Tobacco Funds to Help Farmers Grow With Times
The millions of dollars expected to pour into Southern Maryland from the tobacco litigation settlement would be used to preserve agricultural land and help tobacco farmers shift to other crops, according to a plan drafted by political leaders and members
No program to compensate farmers for the tobacco they continue to produce is envisioned under the plan, though many tobacco farmers have advocated such a subsidy.
Maryland Gov. Parris N. Glendening (D) has agreed that Southern Maryland, home to most of the state's tobacco farmers, should receive 5 percent of the $4.6 billion the state expects to receive over 25 years under terms of the settlement with tobacco companies. That will work out to $2.5 million in fiscal 2000, and $9 million to $12 million for each of the following 25 years, all channeled through the Tri-County Council for Southern Maryland.

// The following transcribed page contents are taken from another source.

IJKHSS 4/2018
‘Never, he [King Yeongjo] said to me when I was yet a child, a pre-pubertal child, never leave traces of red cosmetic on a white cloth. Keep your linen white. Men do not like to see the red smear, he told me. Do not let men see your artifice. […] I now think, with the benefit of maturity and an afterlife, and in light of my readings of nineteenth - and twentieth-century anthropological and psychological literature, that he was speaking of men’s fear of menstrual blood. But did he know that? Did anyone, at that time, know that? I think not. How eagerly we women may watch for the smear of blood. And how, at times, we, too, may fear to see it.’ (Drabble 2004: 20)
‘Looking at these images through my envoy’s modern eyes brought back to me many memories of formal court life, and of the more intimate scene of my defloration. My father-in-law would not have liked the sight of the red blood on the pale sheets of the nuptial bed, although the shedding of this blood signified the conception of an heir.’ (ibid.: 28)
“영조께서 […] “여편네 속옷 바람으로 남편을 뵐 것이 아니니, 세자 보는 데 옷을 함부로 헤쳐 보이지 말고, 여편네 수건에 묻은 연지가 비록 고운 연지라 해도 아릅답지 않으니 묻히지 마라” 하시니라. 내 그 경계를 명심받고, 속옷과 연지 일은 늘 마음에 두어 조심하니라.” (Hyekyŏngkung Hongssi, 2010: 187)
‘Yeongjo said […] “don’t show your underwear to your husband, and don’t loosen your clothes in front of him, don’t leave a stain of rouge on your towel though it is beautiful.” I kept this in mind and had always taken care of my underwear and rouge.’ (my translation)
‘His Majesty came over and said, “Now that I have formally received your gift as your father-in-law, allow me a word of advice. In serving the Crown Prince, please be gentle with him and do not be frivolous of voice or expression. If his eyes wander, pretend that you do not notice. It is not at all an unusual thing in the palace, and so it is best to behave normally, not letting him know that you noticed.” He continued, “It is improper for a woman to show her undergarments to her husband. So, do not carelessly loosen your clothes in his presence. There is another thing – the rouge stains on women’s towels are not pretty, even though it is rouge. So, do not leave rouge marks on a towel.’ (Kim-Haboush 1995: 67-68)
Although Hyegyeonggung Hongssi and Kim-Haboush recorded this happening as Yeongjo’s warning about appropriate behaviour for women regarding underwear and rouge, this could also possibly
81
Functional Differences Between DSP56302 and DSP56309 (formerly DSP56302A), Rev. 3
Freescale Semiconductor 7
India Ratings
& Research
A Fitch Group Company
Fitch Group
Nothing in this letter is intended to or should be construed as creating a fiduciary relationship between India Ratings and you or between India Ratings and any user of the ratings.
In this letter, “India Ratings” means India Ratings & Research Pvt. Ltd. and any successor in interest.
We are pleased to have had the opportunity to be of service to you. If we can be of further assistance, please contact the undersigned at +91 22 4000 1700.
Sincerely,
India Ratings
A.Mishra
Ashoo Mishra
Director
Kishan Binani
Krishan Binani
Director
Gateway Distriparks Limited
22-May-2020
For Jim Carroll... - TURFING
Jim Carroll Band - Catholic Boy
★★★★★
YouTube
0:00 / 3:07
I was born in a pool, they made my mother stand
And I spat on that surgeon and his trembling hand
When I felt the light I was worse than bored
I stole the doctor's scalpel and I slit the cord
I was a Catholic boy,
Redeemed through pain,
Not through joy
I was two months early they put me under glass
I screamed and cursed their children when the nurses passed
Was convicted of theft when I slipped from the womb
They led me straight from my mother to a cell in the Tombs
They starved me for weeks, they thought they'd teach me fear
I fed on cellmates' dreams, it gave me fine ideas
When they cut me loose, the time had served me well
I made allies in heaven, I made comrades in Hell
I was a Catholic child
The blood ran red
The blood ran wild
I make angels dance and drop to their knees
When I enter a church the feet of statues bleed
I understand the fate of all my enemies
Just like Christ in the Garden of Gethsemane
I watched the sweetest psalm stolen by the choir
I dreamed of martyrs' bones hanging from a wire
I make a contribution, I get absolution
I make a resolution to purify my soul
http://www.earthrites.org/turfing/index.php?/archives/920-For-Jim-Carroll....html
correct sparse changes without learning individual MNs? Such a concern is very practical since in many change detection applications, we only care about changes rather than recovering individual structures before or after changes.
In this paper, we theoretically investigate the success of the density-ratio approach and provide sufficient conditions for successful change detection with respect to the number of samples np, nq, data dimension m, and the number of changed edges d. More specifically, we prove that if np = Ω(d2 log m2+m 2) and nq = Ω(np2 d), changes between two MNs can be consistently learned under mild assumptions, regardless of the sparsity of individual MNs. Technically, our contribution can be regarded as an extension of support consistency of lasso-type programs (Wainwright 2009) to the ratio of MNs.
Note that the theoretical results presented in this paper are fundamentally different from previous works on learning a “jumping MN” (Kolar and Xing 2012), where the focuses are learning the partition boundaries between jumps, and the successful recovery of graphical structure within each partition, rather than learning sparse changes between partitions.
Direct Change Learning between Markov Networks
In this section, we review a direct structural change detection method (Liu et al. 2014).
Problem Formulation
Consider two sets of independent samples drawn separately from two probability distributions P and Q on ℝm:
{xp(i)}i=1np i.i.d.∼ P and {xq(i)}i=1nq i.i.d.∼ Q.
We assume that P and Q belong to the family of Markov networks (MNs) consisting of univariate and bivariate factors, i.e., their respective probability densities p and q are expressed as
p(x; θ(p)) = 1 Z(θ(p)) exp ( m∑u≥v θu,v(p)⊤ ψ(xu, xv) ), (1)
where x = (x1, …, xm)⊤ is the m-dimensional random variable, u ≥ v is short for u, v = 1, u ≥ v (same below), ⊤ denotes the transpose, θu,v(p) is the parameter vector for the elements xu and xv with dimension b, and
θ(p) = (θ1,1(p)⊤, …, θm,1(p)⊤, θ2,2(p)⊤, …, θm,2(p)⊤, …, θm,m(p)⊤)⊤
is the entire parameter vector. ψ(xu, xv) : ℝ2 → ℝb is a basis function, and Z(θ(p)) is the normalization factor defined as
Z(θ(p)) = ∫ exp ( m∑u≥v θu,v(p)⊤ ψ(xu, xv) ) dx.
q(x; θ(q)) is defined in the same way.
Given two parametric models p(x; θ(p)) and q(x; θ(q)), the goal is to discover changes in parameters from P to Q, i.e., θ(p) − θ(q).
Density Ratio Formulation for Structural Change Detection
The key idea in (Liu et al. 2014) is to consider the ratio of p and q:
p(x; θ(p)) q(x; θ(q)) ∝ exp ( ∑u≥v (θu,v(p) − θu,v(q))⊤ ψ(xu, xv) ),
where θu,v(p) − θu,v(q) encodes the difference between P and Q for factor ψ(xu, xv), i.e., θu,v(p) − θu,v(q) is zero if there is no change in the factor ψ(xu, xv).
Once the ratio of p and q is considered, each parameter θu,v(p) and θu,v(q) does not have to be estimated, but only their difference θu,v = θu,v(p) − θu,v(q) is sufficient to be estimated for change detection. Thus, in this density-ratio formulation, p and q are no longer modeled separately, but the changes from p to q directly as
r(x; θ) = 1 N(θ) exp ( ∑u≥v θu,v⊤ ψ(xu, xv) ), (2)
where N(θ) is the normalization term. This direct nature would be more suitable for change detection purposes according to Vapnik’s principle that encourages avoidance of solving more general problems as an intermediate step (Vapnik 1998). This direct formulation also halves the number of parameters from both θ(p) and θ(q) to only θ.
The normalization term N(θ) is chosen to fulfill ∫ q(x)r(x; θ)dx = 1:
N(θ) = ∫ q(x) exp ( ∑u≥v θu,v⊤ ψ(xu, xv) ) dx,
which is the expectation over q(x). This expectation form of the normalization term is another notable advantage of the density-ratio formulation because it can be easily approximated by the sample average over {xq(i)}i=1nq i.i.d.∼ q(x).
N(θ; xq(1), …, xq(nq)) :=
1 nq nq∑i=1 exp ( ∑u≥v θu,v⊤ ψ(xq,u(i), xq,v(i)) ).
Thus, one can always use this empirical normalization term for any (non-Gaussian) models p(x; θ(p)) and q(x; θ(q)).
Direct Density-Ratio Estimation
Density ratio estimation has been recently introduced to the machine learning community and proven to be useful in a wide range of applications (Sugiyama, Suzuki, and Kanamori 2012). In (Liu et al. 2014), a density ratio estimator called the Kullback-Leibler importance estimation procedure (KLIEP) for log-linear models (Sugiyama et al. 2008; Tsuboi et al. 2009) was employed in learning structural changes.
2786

The Tri-County Council, a regional planning agency, is now helping to draft an executive order to create a semi-independent commission that would oversee a host of endeavors, including an agricultural land preservation effort, genetic research, and transition and buyout programs.
The ultimate goal of the new commission would be to keep land in agricultural uses while phasing out tobacco production and finding alternative crops for the approximately 700 tobacco growers remaining in the state.